Extracted data entries:
* * * * * * * * *
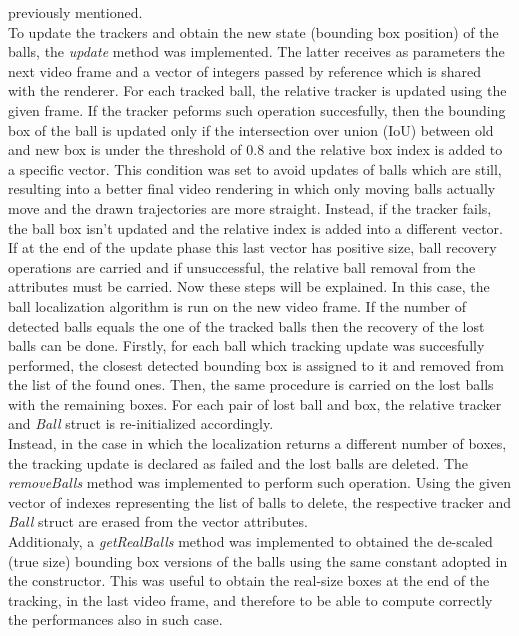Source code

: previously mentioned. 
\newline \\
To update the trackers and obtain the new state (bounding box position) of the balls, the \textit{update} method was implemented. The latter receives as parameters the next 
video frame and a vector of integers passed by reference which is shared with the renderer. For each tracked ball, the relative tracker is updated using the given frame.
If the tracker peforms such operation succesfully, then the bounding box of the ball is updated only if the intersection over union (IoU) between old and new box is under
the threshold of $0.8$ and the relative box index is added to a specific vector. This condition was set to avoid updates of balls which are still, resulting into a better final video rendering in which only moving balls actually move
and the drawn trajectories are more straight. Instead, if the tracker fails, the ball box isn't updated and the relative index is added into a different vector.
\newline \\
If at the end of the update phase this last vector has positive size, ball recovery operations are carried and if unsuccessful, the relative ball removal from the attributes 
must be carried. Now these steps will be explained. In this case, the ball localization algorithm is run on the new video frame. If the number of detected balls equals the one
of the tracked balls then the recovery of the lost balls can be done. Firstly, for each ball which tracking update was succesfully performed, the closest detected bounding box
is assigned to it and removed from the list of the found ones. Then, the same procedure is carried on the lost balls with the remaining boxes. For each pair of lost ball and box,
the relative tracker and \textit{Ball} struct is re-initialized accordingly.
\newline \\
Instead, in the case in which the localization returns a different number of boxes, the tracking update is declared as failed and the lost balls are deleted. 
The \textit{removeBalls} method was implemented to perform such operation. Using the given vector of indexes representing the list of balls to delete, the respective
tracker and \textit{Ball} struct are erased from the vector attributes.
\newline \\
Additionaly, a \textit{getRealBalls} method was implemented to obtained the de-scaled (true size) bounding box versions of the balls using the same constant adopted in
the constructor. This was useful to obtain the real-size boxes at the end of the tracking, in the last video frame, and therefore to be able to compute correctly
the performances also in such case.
* * * * * * * * *
> _TASK TO COMPLETE_:
Scan the entries above. Copy each line that has the string "only".

> _TASK SOLUTION_:
If the tracker peforms such operation succesfully, then the bounding box of the ball is updated only if the intersection over union (IoU) between old and new box is under
the threshold of $0.8$ and the relative box index is added to a specific vector. This condition was set to avoid updates of balls which are still, resulting into a better final video rendering in which only moving balls actually move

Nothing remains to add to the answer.